PROVIDED INFORMATION.
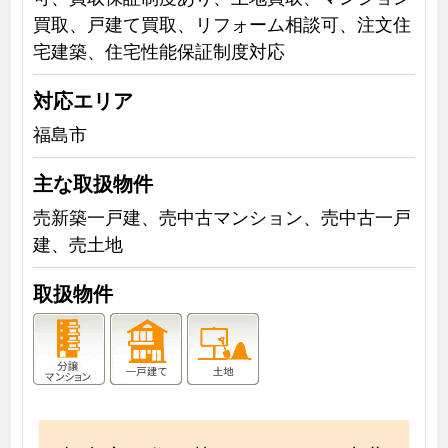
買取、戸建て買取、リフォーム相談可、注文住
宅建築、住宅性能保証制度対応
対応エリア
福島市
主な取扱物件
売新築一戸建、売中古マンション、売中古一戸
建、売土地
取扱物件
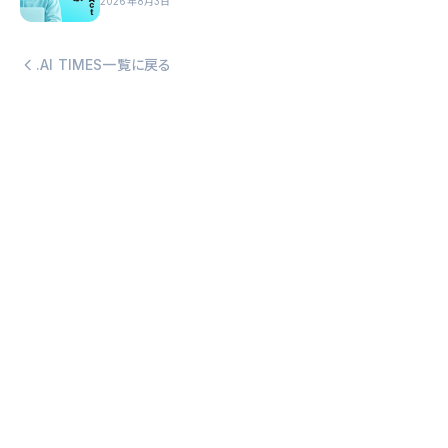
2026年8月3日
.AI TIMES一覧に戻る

WORK REQUEST. Write out the material above exactly. Skip the pictures.

EXERCISE ANSWER.
買取、戸建て買取、リフォーム相談可、注文住
宅建築、住宅性能保証制度対応
対応エリア
福島市
主な取扱物件
売新築一戸建、売中古マンション、売中古一戸
建、売土地
取扱物件
2026年8月3日
.AI TIMES一覧に戻る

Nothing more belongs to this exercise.